Our experiments consist of three parts, where the first two parts were conducted to respectively show the effectiveness and sufficiency of the introduced one-bit stroke encoding, and the third part was conducted to demonstrate the effectiveness of StrokeGAN via comparing with the state-of-the-art methods including CycleGAN (Chang et al. 2018), zi2zi (Tian 2017) and Chinese typography transfer (CTT) method (Chang, Gu, and Zhang 2017), where the latter two methods are based on paired training data.

A. Effectiveness of one-bit stroke encoding. In these experiments, we verified the feasibility and effectiveness of our idea that incorporating the stroke information into CycleGAN can preserve the modes of Chinese characters better and thus alleviate the issue of mode collapse. In order to verify this, we implemented nine one-to-one Chinese character style translation experiments as listed in Table 1. For each experiment, we selected one font domain (say Regular Script) from these nine different font styles as the source font domain and another font domain (say Shu) as the target font domain, and then trained StrokeGAN as well as CycleGAN as the baseline. The performance of the suggested StrokeGAN is presented in Table 1. Some examples of the generated Chinese characters by StrokeGAN are shown in the previous Figure 3 and Figure 5, which demonstrate that StrokeGAN can generate very realistic Chinese characters for all these nine fonts.

From Table 1, StrokeGAN outperforms CycleGAN (without using the stroke encoding) in most of the tasks except the style translation task from Imitated Song to Regular Script. In terms of the stroke error presented in the last two columns, StrokeGAN consistently improves the performance of CycleGAN (Chang et al. 2018). This shows the feasibility and effectiveness of the suggested StrokeGAN.

Moreover, as demonstrated in the previous Figure 1, CycleGAN sometimes suffers from the issue of mode collapse (particularly, when applied to the generation task from Black font to Shu font), while the suggested StrokeGAN can significantly alleviate this issue. Besides the issue of mode collapse, as shown in Figure 6, CycleGAN also sometimes suffers from another issue, that is, missing some key strokes of Chinese characters generated, which may result in the recognition issues of these characters, while the suggested StrokeGAN can preserve these strokes much better.

B. Sufficiency of one-bit stroke encoding. Notice that there are many very similar Chinese characters having the same stroke encodings. In order to show the sufficiency of the introduced one-bit encoding, we tested the performance of StrokeGAN on some very similar Chinese characters, as shown in Figure 7, which shows that the generated characters can be well distinguished with well preserved strokes. This demonstrates that such one-bit encoding way is in general enough to preserve the key modes of Chinese characters.
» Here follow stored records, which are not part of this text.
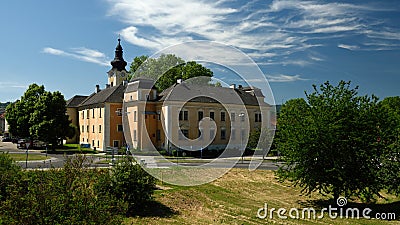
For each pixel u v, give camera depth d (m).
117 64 62.78
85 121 56.16
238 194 21.53
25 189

C. Comparison with the state-of-the-art methods. In this part of experiments, besides CycleGAN (Chang et al. 2018), we compared StrokeGAN with two paired data based methods, i.e., zi2zi (Tian 2017) and CTT method (Chang, Gu, and Zhang 2017). In order to implement both zi2zi and CTT methods, we manually built up two paired datasets based on the Regular Script font and Shu font datasets. Since the collection of paired training data is very costly, in these experiments, we only considered the generation task from the Regular Script font to Shu font for all these four methods, while for the other generation tasks, it can be implemented similarly. The performance of these four methods is presented in Table 2, and some examples of generated characters are shown in Figure 8. From Table 2, the suggested StrokeGAN outperforms all these existing methods in terms of the suggested three evaluation metrics, and also generates the Chinese characters with the highest quality among all these methods. These experiment results demonstrate the effectiveness of the proposed StrokeGAN.
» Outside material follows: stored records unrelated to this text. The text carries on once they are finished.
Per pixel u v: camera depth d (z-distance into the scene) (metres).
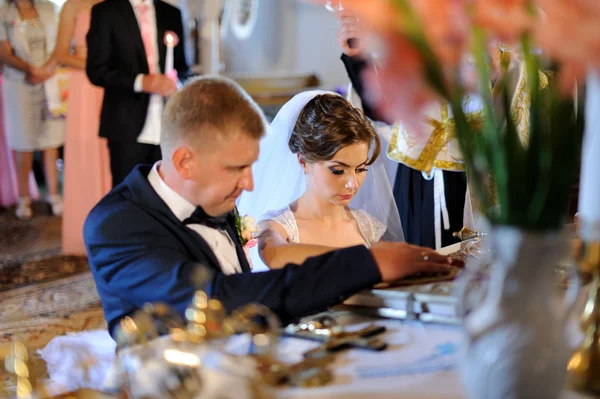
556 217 0.90
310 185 2.15
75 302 3.92
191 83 1.49
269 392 1.00
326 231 2.18
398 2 0.84
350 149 2.04
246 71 9.23
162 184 1.58
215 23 5.74
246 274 1.42
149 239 1.51
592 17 0.82
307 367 1.13
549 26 0.85
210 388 0.96
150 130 4.19
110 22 4.04
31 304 3.87
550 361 0.90
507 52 2.20
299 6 8.65
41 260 4.84
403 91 0.87
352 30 2.75
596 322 1.10
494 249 0.93
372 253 1.42
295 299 1.36
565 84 0.88
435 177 2.85
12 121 6.17
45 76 5.82
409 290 1.38
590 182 1.39
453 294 1.33
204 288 1.39
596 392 1.06
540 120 0.90
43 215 6.44
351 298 1.43
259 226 2.12
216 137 1.44
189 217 1.59
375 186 2.62
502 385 0.91
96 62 4.07
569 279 1.50
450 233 2.89
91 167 4.72
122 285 1.49
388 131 2.95
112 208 1.55
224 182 1.49
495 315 0.92
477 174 0.93
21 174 6.30
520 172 0.89
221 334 1.08
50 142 6.28
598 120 1.34
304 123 2.08
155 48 4.16
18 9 5.76
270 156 2.31
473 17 0.86
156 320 1.44
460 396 1.04
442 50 0.88
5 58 5.77
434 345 1.25
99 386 1.35
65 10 4.53
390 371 1.14
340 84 8.45
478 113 1.59
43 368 2.29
Table 2: Comparison on the performance of the suggested StrokeGAN with existing methods in the generation task from Regular Script font to Shu font. The first, second and third rows respectively present the content accuracies (%), recognition accuracies (%) and stroke errors in the scale

\times 10^{-2}

of all these four methods.

Methods	StrokeGAN	CycleGAN	zi2zi	CTT
Content acc. ( $\uparrow$ )	90.48	89.56	90.12	87.92
Recog. acc. ( $\uparrow$ )	90.52	89.36	90.04	88.01
Stroke error ( $\downarrow$ )	5.67	6.79	6.36	7.52

Conclusion

This paper proposes an effective Chinese font generation method called StrokeGAN by incorporating a one-bit stroke encoding into CycleGAN to tackle the mode collapse issue. The key intuition of our idea is that the stroke encodings of Chinese characters contain amount of mode information of Chinese characters, unlike the natural images. A new stroke-encoding reconstruction loss was introduced to enforce a faithful reconstruction of the stroke encoding as accurately as possible and thus preserve the mode information of Chinese characters. Besides the commonly used content accuracy, the crowdsourcing recognition accuracy and stroke error are also introduced to evaluate the performance of our method. The effectiveness of StrokeGAN is demonstrated by a series of Chinese font generation tasks over 9 datasets with different fonts, comparing with CycleGAN and other two existing methods based on the paired data. The experiment results show that StrokeGAN helps preserve the stroke modes of Chinese characters in a better way and generates very realistic characters with higher quality. Besides Chinese font generation, our idea of the one-bit stroke encoding can be easily adapted to other deep generative models and applied to the font generation related to other languages such as Korean and Japanese.

Acknowledgment

The work of Jinshan Zeng is supported in part by the National Natural Science Foundation (NNSF) of China (No.61977038), and Thousand Talents Plan of Jiangxi Province (No. jxsq2019201124). The work of Mingwen Wang is supported in part by NNSF of China (No. 61876074). The research of Yuan Yao is supported in part by HKRGC 16303817, ITF UIM/390, as well as awards from Tencent AI Lab and Si Family Foundation. Part of Jinshan Zeng’s work was done when he visited at Liu Bie Ju Centre for Mathematical Sciences, City University of Hong Kong.

References

Cha et al. (2020) Cha, J.; Chun, S.; Lee, G.; Lee, B.; Kim, S.; and Lee, H. 2020. Few-shot Compositional Font Generation with Dual Memory. In Proc. the 16th European Conference on Computer Vision (ECCV).
Chang et al. (2018) Chang, B.; Zhang, Q.; Pan, S.; and Meng, L. 2018. Generating Handwritten Chinese Characters using CycleGAN. In Proc. Winter Conference on Applications of Computer Vision (WACV’18), 1–9. Lake Tahoe, USA.
Chang, Gu, and Zhang (2017) Chang, J.; Gu, Y.; and Zhang, Y. 2017. Chinese Typography Transfer. arXiv:1707.04904 1–7.
Chen et al. (2019) Chen, J.; Ji, Y.; Chen, H.; and Xu, X. 2019. Learning One-to-Many Stylised Chinese Character Transformation and Generation by Generative Adversarial Networks. IET Image Processing 13: 2680–2686.
Gao et al. (2019) Gao, C.; Liu, J.; Yao, Y.; and Zhu, W. 2019. Robust estimation and generative adversarial nets. In International Conference on Learning Representations (ICLR), New Orleans, Louisiana, United States. ArXiv preprint arXiv:1810.02030.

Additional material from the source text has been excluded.